Complete the following
• A. Three questions on the mail about the Linux installation party:
(i) Who suggested lowering the number of people?
(ii) Onto what did the writer dump Ira's Slackware 3.1 CD?
(iii) Whom does the writer cite when refusing to require newbies to do anything at home?
• B. Can you carry on the mail about the Linux installation party from its last sentence?

Provided text
════════════════

This is my mail concerning the installation party.
First, I think the installation party went well in the sense
that many people got Linux installed. It did not go well in another,
very important aspect, which is that newbies understand what we
did. The solution for this is not necessarily to lower the amount
of people, as Ira said, but to be much better prepared and organized.
I tend to agree with the comments that an NFS server is too much hassle.
This was proven at the party itself, where at one point I got tired
of the idea and dumped Ira's Slackware 3.1 CD on two of my hard drives
and started distributing them around. That went REALLY well. So, the
solution is to bring many CDs, and several hard drives for those who
don't have CD-ROM drives.
I do not support requiring newbies to do anything at home. As Marc said,
I don't trust a newbie to successfully defrag and fips their hard drives.
>From the installation party experience I got, not all newbies fully
understood partitioning, hidden blocks, attrib, and fips.

════════════════

(Saved entries)
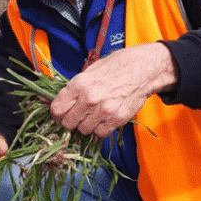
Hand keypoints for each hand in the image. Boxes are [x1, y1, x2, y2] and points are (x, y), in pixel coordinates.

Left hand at [48, 42, 178, 137]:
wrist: (144, 69)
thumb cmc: (118, 66)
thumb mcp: (91, 70)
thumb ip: (74, 87)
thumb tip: (58, 100)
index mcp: (79, 84)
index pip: (56, 109)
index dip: (56, 114)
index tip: (61, 115)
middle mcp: (90, 99)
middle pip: (68, 123)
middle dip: (70, 122)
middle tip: (77, 117)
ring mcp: (104, 111)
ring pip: (84, 130)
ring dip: (86, 125)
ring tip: (93, 115)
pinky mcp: (117, 119)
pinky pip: (101, 133)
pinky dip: (100, 129)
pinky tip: (104, 118)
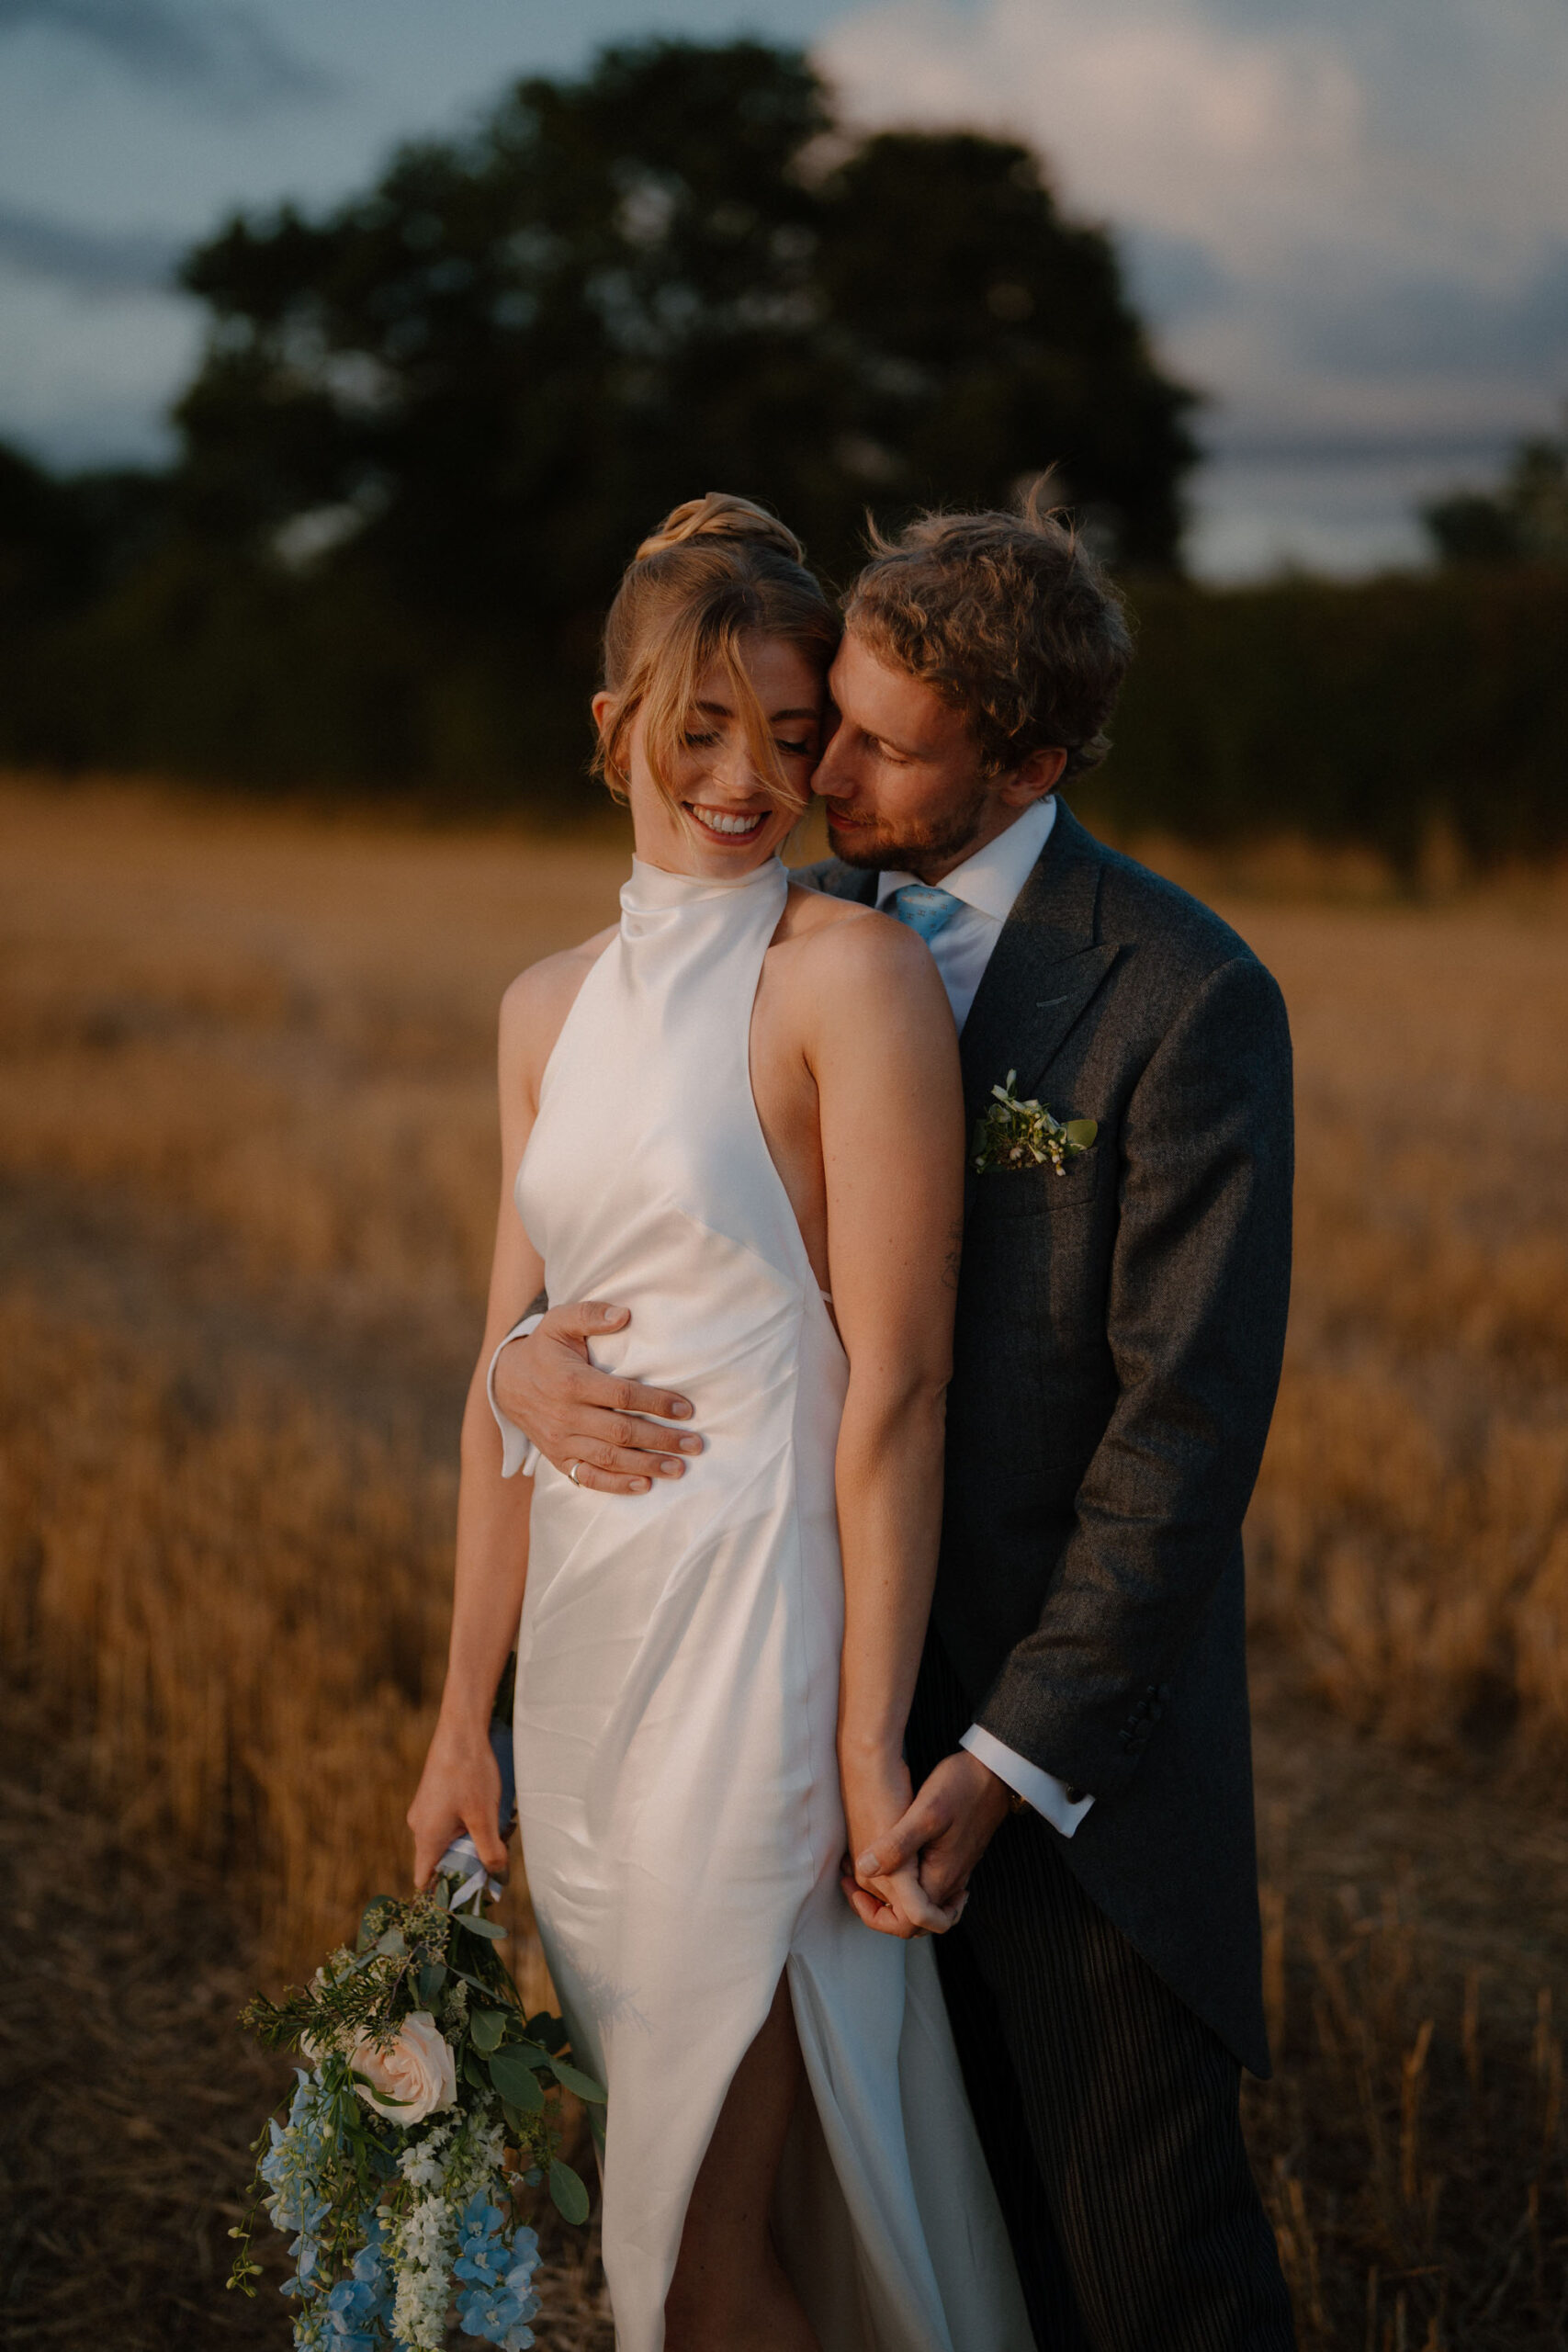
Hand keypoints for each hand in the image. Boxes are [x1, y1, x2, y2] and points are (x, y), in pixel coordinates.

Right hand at [407, 1718, 509, 1889]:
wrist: (461, 1730)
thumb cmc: (470, 1773)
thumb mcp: (485, 1817)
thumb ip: (490, 1851)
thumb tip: (495, 1875)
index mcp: (426, 1837)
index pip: (425, 1880)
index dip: (444, 1892)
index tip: (469, 1893)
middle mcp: (419, 1826)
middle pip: (440, 1860)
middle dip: (467, 1862)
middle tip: (495, 1854)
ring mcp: (424, 1810)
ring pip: (447, 1839)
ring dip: (470, 1840)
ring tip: (495, 1826)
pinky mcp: (433, 1796)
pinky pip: (448, 1822)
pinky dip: (467, 1823)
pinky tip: (487, 1809)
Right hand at [493, 1300, 701, 1494]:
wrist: (508, 1383)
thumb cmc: (545, 1349)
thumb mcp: (560, 1321)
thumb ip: (590, 1314)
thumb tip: (624, 1314)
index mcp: (572, 1381)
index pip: (622, 1395)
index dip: (656, 1403)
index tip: (686, 1410)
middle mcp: (567, 1415)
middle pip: (621, 1432)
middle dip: (661, 1440)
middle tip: (695, 1444)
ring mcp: (562, 1441)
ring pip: (610, 1458)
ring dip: (647, 1465)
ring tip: (679, 1468)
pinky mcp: (559, 1459)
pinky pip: (588, 1478)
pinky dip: (616, 1485)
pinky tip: (644, 1486)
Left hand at [853, 1750, 1012, 1911]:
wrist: (995, 1773)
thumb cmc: (962, 1787)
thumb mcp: (926, 1812)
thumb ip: (897, 1845)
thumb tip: (864, 1870)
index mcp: (939, 1878)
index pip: (907, 1925)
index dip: (875, 1916)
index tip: (853, 1888)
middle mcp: (949, 1883)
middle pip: (913, 1921)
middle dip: (879, 1910)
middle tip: (853, 1883)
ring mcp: (956, 1872)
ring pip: (921, 1904)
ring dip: (892, 1898)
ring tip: (868, 1873)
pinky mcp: (957, 1858)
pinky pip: (929, 1887)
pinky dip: (908, 1884)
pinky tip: (894, 1862)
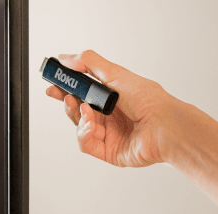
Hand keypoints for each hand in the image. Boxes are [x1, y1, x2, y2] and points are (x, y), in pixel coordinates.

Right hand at [46, 50, 177, 166]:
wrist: (164, 126)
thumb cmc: (149, 101)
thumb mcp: (116, 74)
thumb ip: (89, 63)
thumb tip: (66, 58)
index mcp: (114, 97)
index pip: (84, 91)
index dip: (67, 86)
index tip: (53, 80)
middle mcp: (111, 116)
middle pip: (79, 109)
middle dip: (67, 101)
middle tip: (58, 93)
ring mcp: (110, 134)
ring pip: (80, 126)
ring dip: (76, 115)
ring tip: (81, 107)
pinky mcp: (109, 151)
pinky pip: (86, 143)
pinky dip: (83, 133)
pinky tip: (90, 124)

════════════════

Answers
• A.
(i) Ira
(ii) Two of the writer's hard drives
(iii) Marc

• B.
Also, regarding bringing specs on a computer. People here have completely
overblown the X thing out of proportion. Monitor specs are needed in two
cases as far as I'm concerned - when dealing with REALLY ancient monitors,
and when tinkering X to get really kinky resolutions. But face it people -
most people were bustling with joy to see their computers running 800x600
at 16bpp. Except for the graphics card, I don't need anything to configure
X to do that.
I don't support Ira's idea for weekly lectures. It is wrong to do these
things abstractly, not to mention the fact that many people simply want
Unix installed and basic operating instructions. The correct way is to
have lectures DURING the installation party by reserving one guru at
a given time to lecture (or one lecturer the whole time). Again, this
can only be done if the party is smoothly organized.
And finally, without any relation to the party, I love the idea of meeting
at some joint and having fun together. Harvey also suggested this idea -
meetings not based on specific technical issues (lecturing etc.) or
administrative issues (amuta, parties). This could be just plain fun.
Anyone proposing a place?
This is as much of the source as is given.